Hays County, in partnership with Caldwell County, will be raising awareness for a unique cause starting this October.
“Hog Out” is a Plum Creek Watershed Partnership program sponsored by the Texas Department of Agriculture. The program aims at controlling the feral hog population throughout counties across the state.
Beginning Oct. 1 and continuing through Dec. 31, residents will be awarded $2 per hog tail brought in from feral hogs killed in Hays and Caldwell Counties.
Mark Jones, Hays County Precinct 2 commissioner, said feral hogs cause damage to peoples’ yards and contribute to water quality issues.
Jones said $1,500 is being set aside from the commissioners’ and judge’s office accounts for special projects to fund the $2 tail bounty. He said anyone can shoot the hogs and a hunting license is not required.
“It is open season, and you can shoot them any time,” Jones said. “Please do.”

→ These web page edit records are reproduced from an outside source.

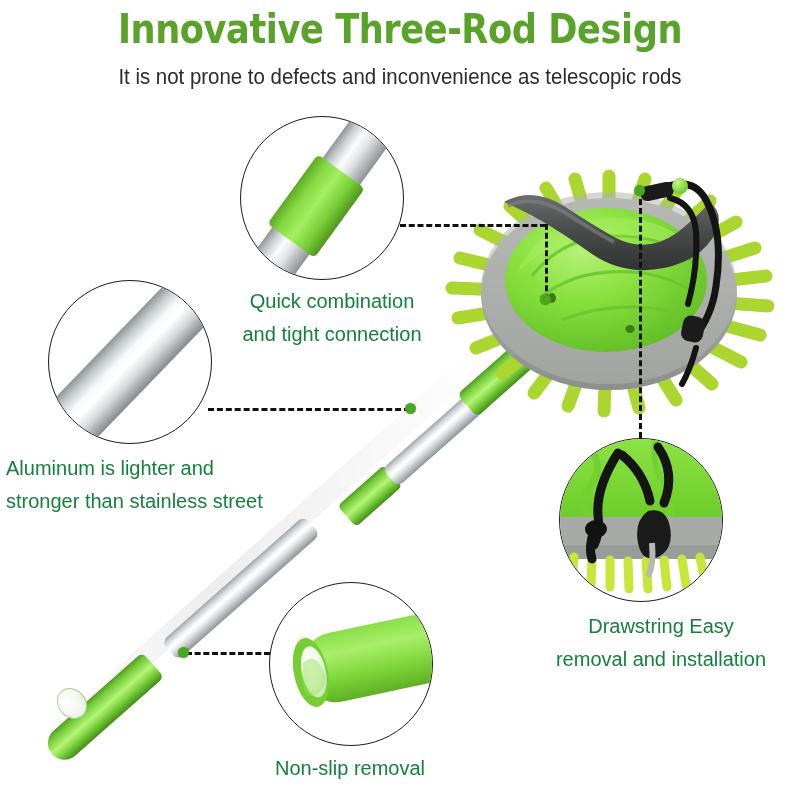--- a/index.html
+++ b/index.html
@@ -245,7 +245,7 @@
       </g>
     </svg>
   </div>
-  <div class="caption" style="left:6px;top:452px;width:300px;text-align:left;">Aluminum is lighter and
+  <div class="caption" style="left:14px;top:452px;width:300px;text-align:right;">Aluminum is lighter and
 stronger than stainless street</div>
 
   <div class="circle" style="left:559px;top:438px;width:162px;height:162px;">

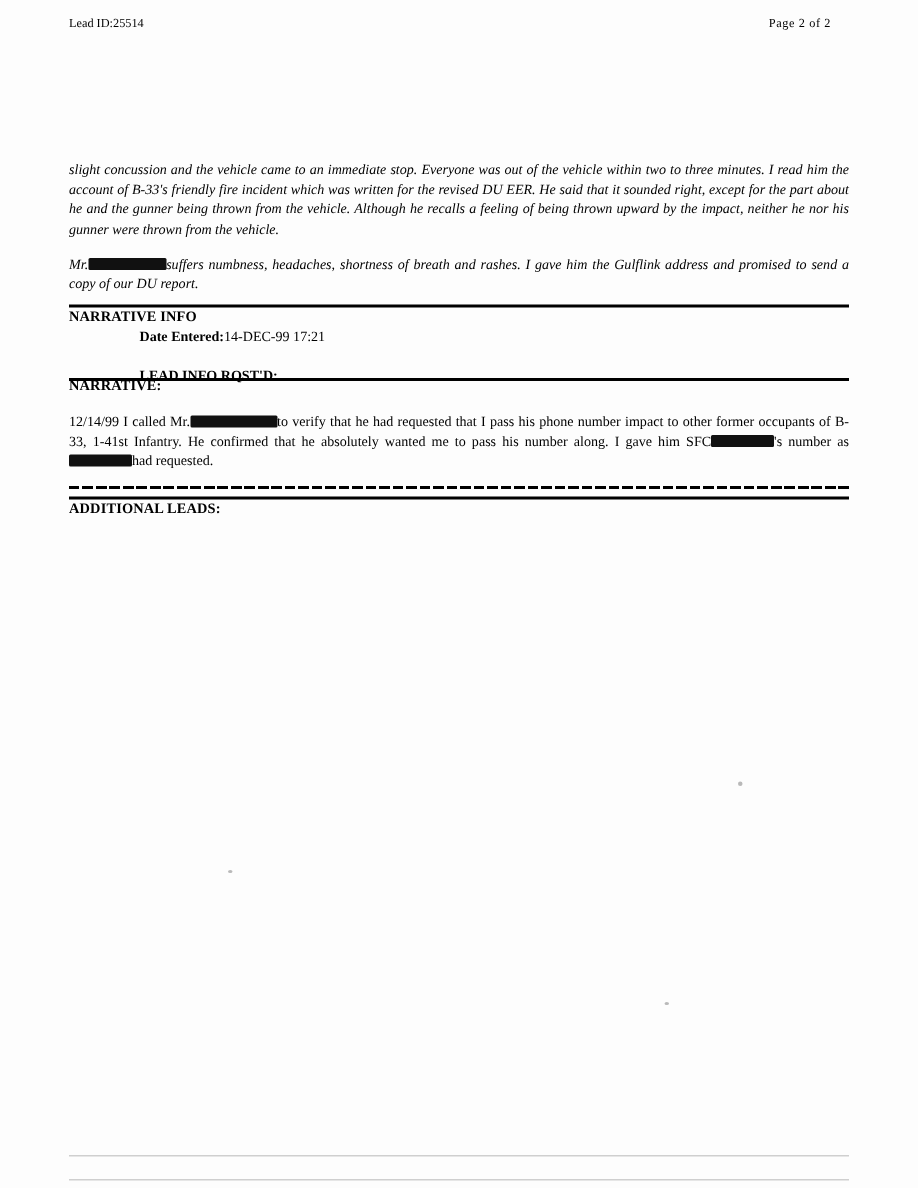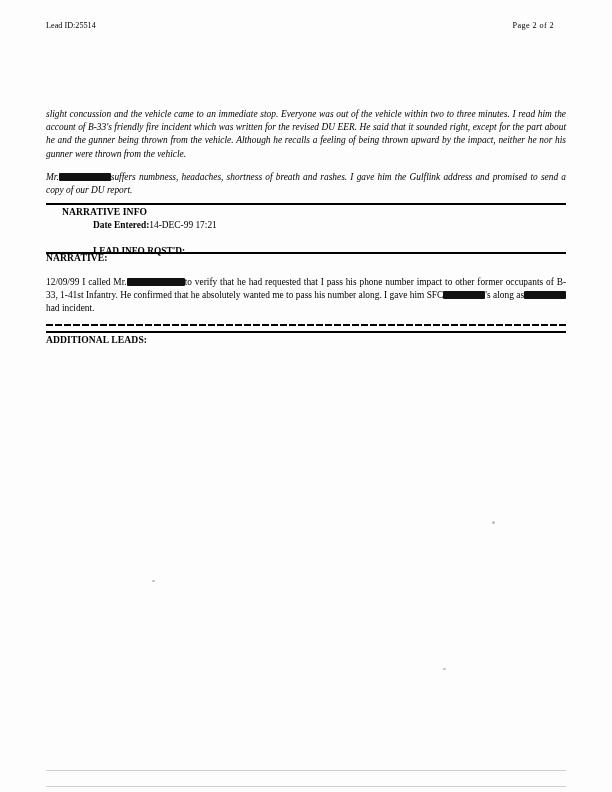--- a/index.html
+++ b/index.html
@@ -26,7 +26,7 @@
   
   .header {
     position: absolute;
-    top: 20px;
+    top: 10px;
     left: 46px;
     right: 40px;
     height: 14px;

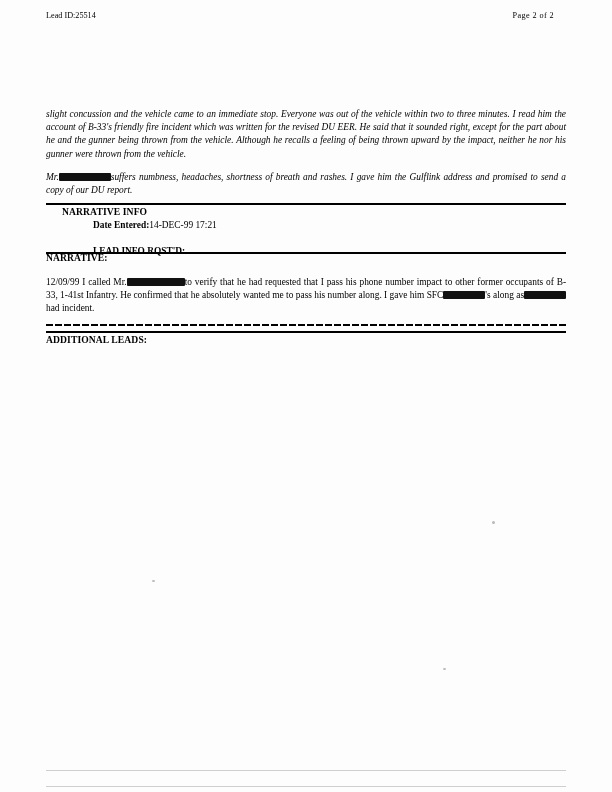--- a/index.html
+++ b/index.html
@@ -143,7 +143,7 @@
   </div>
 
   <div class="rule thick" style="top:203px;"></div>
-  <div class="section-title" style="top:206px;margin-left:16px;">NARRATIVE INFO</div>
+  <div class="section-title" style="top:206px;">NARRATIVE INFO</div>
   <div class="field-line" style="top:220px;">
     <b>Date Entered:</b><span>14-DEC-99 17:21</span>
   </div>

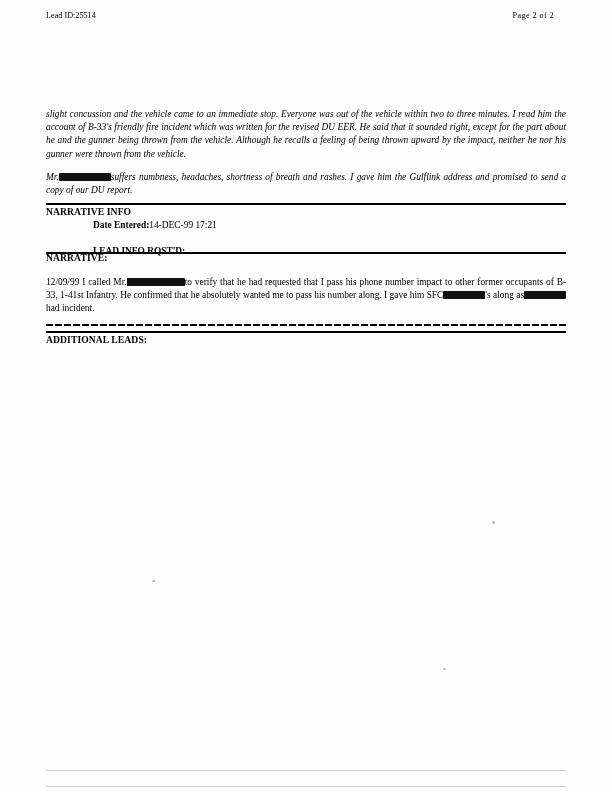--- a/index.html
+++ b/index.html
@@ -157,7 +157,7 @@
 
   <div style="position:absolute;left:46px;top:276px;width:520px;">
     <p class="para" style="margin-bottom:0;">
-      <span>12/09/99 I called Mr.</span><span class="redact r-lg"></span><span>to verify that he had requested that I pass his phone number impact to other former</span>
+      <span>12/14/99 I called Mr.</span><span class="redact r-lg"></span><span>to verify that he had requested that I pass his phone number impact to other former</span>
       <span>occupants of B-33, 1-41st Infantry.   He confirmed that he absolutely wanted me to pass his number along.   I gave</span>
       <span>him SFC</span><span class="redact r-sm"></span><span>'s along as</span><span class="redact r-sm"></span><span>had incident.</span>
     </p>

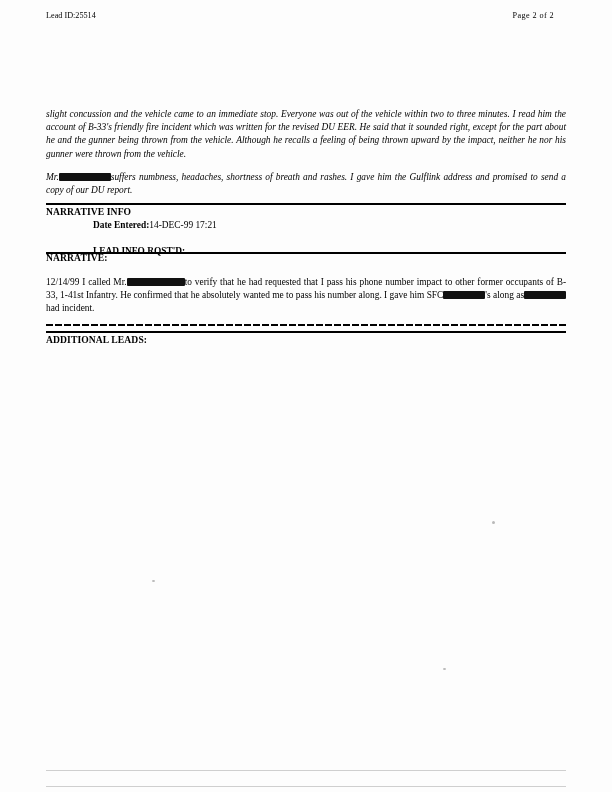--- a/index.html
+++ b/index.html
@@ -159,7 +159,7 @@
     <p class="para" style="margin-bottom:0;">
       <span>12/14/99 I called Mr.</span><span class="redact r-lg"></span><span>to verify that he had requested that I pass his phone number impact to other former</span>
       <span>occupants of B-33, 1-41st Infantry.   He confirmed that he absolutely wanted me to pass his number along.   I gave</span>
-      <span>him SFC</span><span class="redact r-sm"></span><span>'s along as</span><span class="redact r-sm"></span><span>had incident.</span>
+      <span>him SFC</span><span class="redact r-sm"></span><span>'s number as</span><span class="redact r-sm"></span><span>had incident.</span>
     </p>
   </div>
 

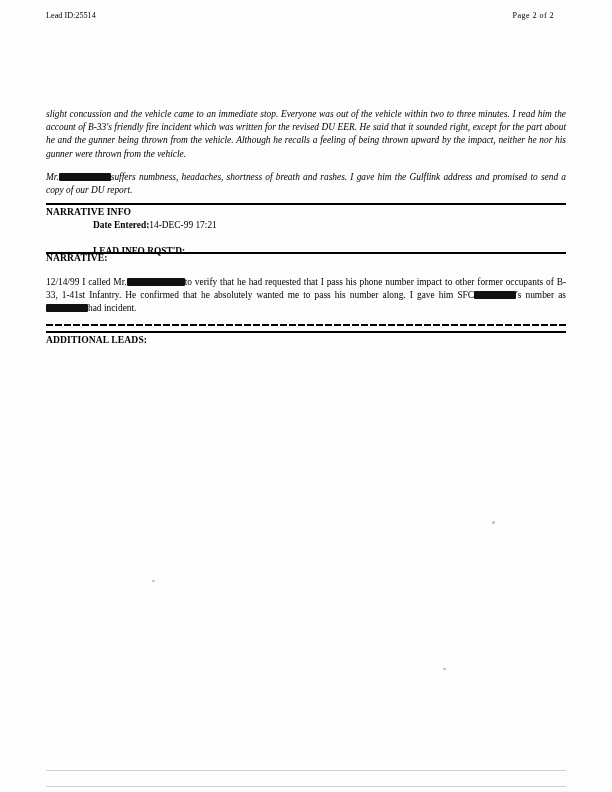--- a/index.html
+++ b/index.html
@@ -159,7 +159,7 @@
     <p class="para" style="margin-bottom:0;">
       <span>12/14/99 I called Mr.</span><span class="redact r-lg"></span><span>to verify that he had requested that I pass his phone number impact to other former</span>
       <span>occupants of B-33, 1-41st Infantry.   He confirmed that he absolutely wanted me to pass his number along.   I gave</span>
-      <span>him SFC</span><span class="redact r-sm"></span><span>'s number as</span><span class="redact r-sm"></span><span>had incident.</span>
+      <span>him SFC</span><span class="redact r-sm"></span><span>'s number as</span><span class="redact r-sm"></span><span>had requested.</span>
     </p>
   </div>
 

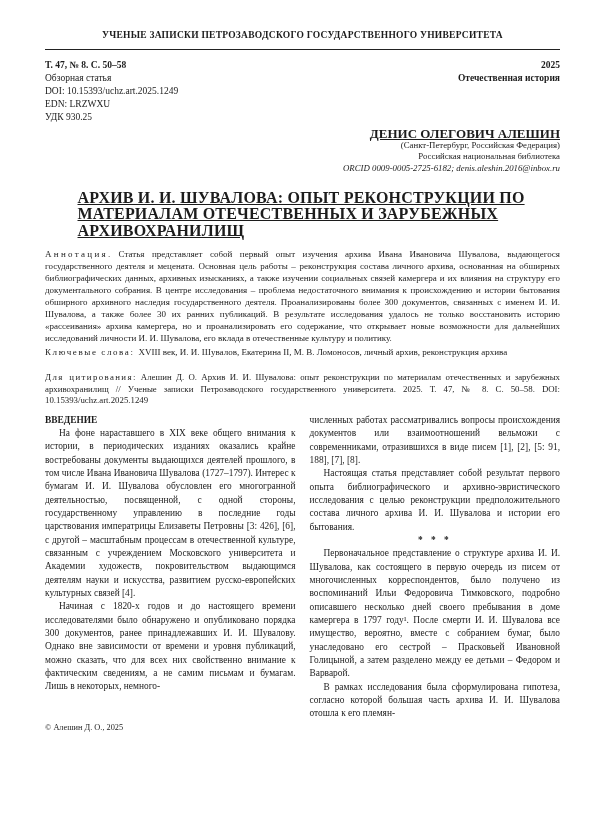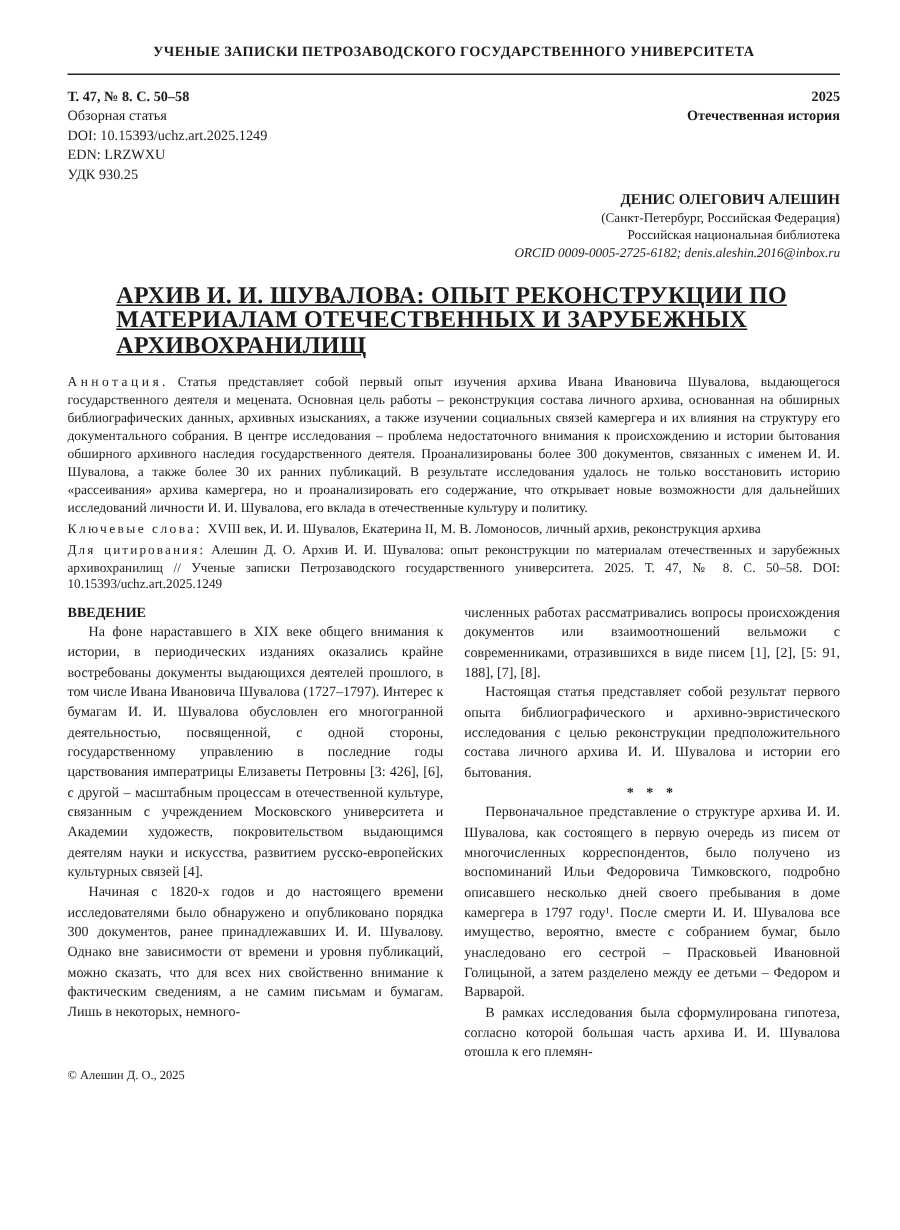--- a/index.html
+++ b/index.html
@@ -74,8 +74,9 @@
   }
   .author-name {
     font-weight: bold;
-    font-size: 10px;
+    font-size: 13px;
     line-height: 12px;
+    text-decoration: underline;
   }
   .author-line {
     font-size: 8.8px;

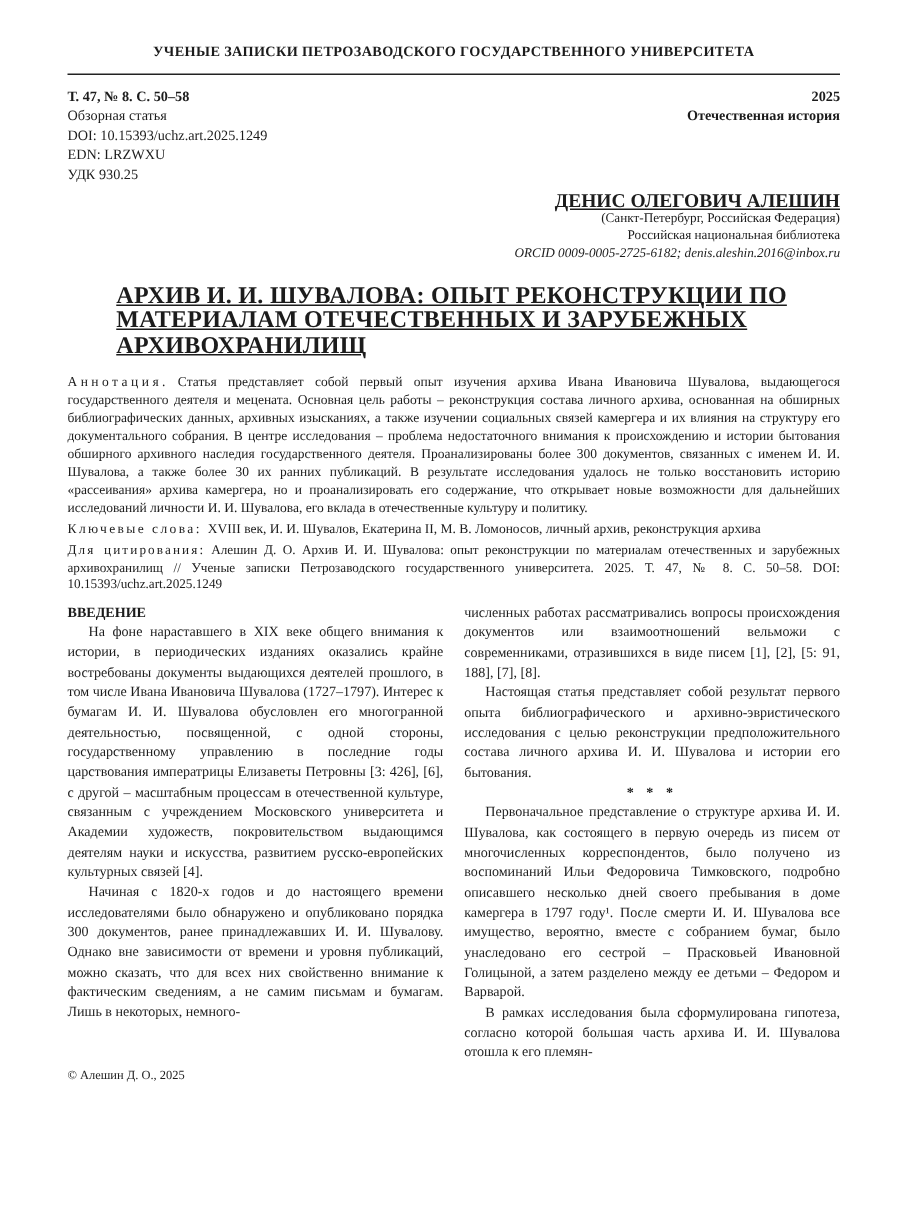--- a/index.html
+++ b/index.html
@@ -119,7 +119,7 @@
   }
   .keywords .spaced-label { letter-spacing: 1.6px; margin-right: 4px; }
   .citation {
-    margin-top: 3px;
+    margin-top: 14px;
     font-size: 8.8px;
     line-height: 11.5px;
     text-align: justify;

Nick Dornak, Plum Creek watershed coordinator, said more than 20 counties are participating in the competition-style program this year. Hays and Caldwell counties are hosting the 3-year-old program for the first time.
John Cyrier, Caldwell County Precinct 1 commissioner, said Plum Creek watershed presented the idea to the Caldwell County Commissioners Court a couple months ago. The court voted and agreed to pass the proposal based on the success of other counties that have implemented the program in the past.
Participating counties will be awarded points based on hogs killed and attendance at training and educational workshops. Dornak said each county will receive one point per person who attends an event and five points for every 10 hog tails.
The three counties earning the most points will receive $10,000, $15,000 and $20,000 grants, respectively, provided by the Texas Department of Agriculture to implement a long-term program.
The remaining counties will receive funds based on the amount of hog tails turned in, Dornak said. He would like to have a grand prize for the most hogs turned in to each county, as well as door prizes for participants.
Dornak said volunteers are still needed to help document and verify the hogs when citizens turn in tails. Plum Creek uses this information for data collection.
There will be two volunteer training sessions for Hays County Oct. 2 at the Hays County Extension Office from 6 to 7 p.m. There will also be a training session Oct. 3 at the Cypress Creek Cafe in Wimberley from 6 to 7 p.m.
Dornak said he hopes hunters will devour the kills after they are verified through respective counties.
“There is no stipulation on that. It is just what we hope they do,” Dornak said. “I have eaten (feral hogs) before and they are lean, good pork.”
Training, education and other event information for this year’s Hog Out can be found on the Plum Creek Watershed Partnership website.